I don't believe you are. If it were my house, and I plan to do something very similar, I would take the bold step of painting the walls, maybe a taupe or dark shade of beige that coordinates with your flooring, applying chair rail and painting it a lighter shade of the same taupe or beige. 

After all, it's just paint, right? 

Another thing you could do would be to put in an area rug to under the table and chairs, and pull your colors for the wall from it. That way, you would know ahead of time if your colors work well with the maple floor.

You would just need to make sure that the wall color works with the flooring because there are a 1000 shades of beige or taupe.


----------



## Concordseeker (Aug 5, 2007)

I personally like white for trim. IMHO stained trim, unless it's very high end wood, just looks unfinished.
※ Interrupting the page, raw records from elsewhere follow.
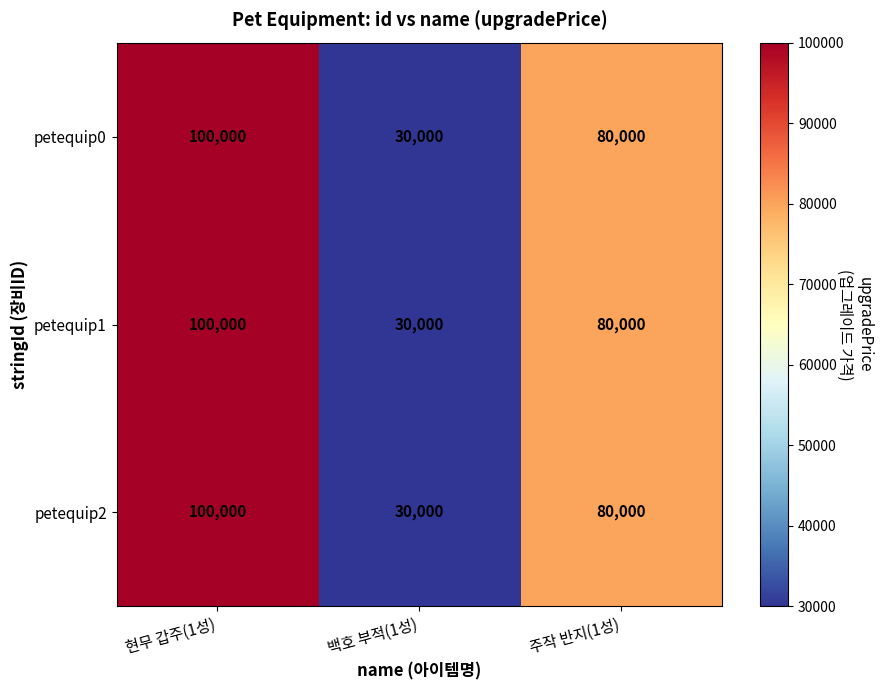

What is the lowest value of the petequip1 series?

30000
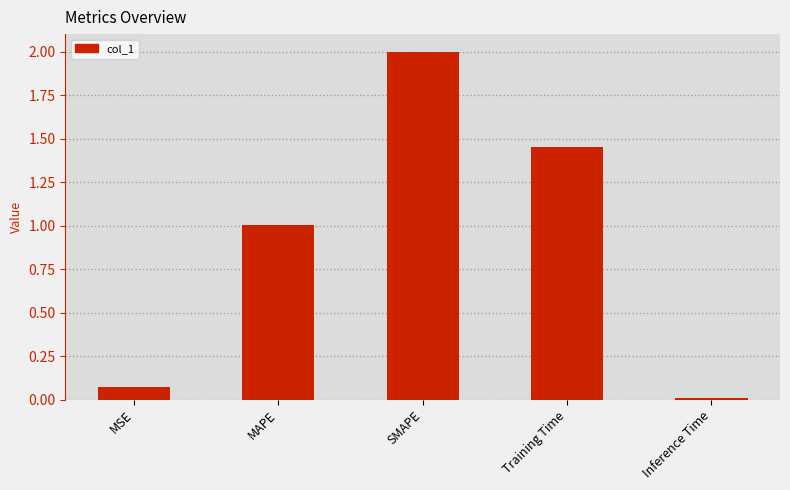

What is the sum of all values?

4.5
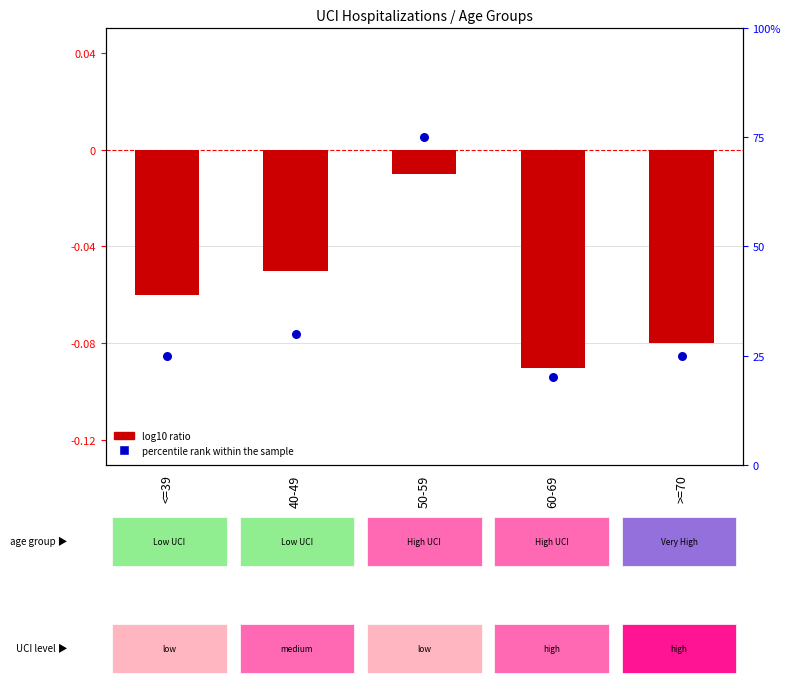

What is the total value across all series at <=39?

24.9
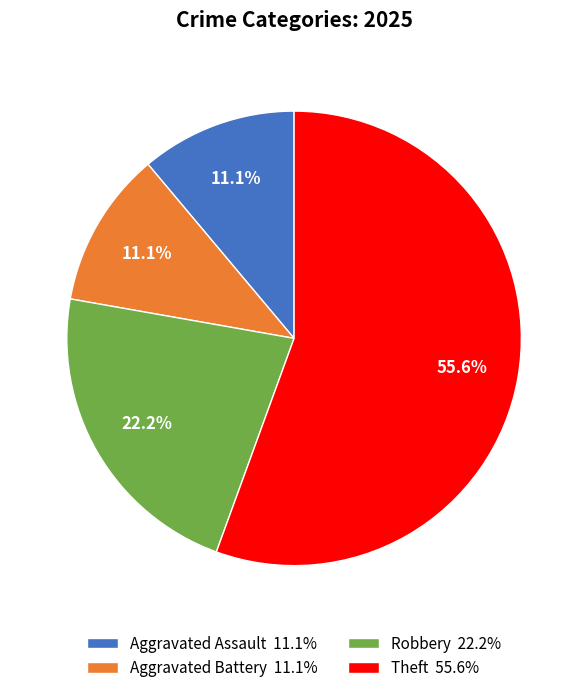

Count the number of slices in the pie.

4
You might want to paint under the chair rail a darker shade for contrast.


----------



## shapeshifter (Jan 10, 2007)

I also like the real contrast that white brings in. Do they not have to be careful about the shade of white they choose? Just like choosing the correct shade of beige or taupe? 

The shade of white that I really like is Wal Mart Color Choice "White Chocolate" It seems to work well with any other color I've used because it is not a stark, ghostly white. It has some cool undertones and seems to be able to adapt to the wall color it is painted against.

The reason that I suggested using a lighter shade of the wall color is, around here, more and more you are seeing that rather than the white trim.


----------



## Cole (Mar 12, 2005)

Concordseeker said:


> I personally like white for trim. IMHO stained trim, unless it's very high end wood, just looks unfinished. You might want to paint under the chair rail a darker shade for contrast.


I couldn't agree more.

I like the look of white trim!


----------



## DIY4EVER (Apr 10, 2007)

i agree with Shapeshifter's area rug idea. this is what i did in my dining room. the area rug has squares of different colors on it, red, blue, tan, dark brown.... I used the red color on the bottom 1/3 of the walls and the tan (taupe) color on the top 2/3 and ran a white chair rail all the way around at the line created by the two colors. everything coordinates with the rug:thumbsup:


----------